Pasaron unos instantes para que yo asimilara todo lo que estaba diciendo. La palabra perdón me salió sorda, inaudible. Sería más fácil estar escribiendo esto, ¿no?, pensé. La consulta se volvió silenciosa. Marcela mecía al pequeño en sus brazos para calmarlo, viéndome con su morado en el rostro y con extrañeza, mientras yo me encargaba de Santiago. Le indiqué lo que debía darle, unos antibióticos, le sugerí vitaminas y buena alimentación. Le dije, ya no más por cortesía, que lo que necesitara podía decírmelo, y ella como si le sonara un mosco en el oído.
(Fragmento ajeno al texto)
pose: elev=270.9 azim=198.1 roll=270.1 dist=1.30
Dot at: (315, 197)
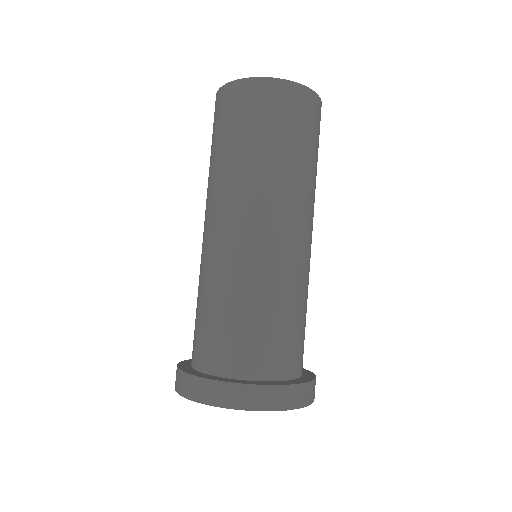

A veces no es ni tan difícil decir que no, lo difícil viene después, como una septicemia, desarrollándose con el paso de los años y uno ni se entera hasta que se intensifica el dolor. La nueva Marcela se fue y yo tuve que salir unos minutos del consultorio. Le dije a Diana que no me pasara todavía al siguiente paciente, al viejo Humberto que lo vengo tratando por una bronquitis crónica. Diana ahora está casada con un médico que labora en la León XIII. Todavía me dice “doctor esto, doctor lo otro”. Mientras me asiste en el consultorio, o mientras me trae la dotación, a veces, cuando casualmente se cruzan nuestras miradas, todavía veo la curva de las cejas hacia su desprecio.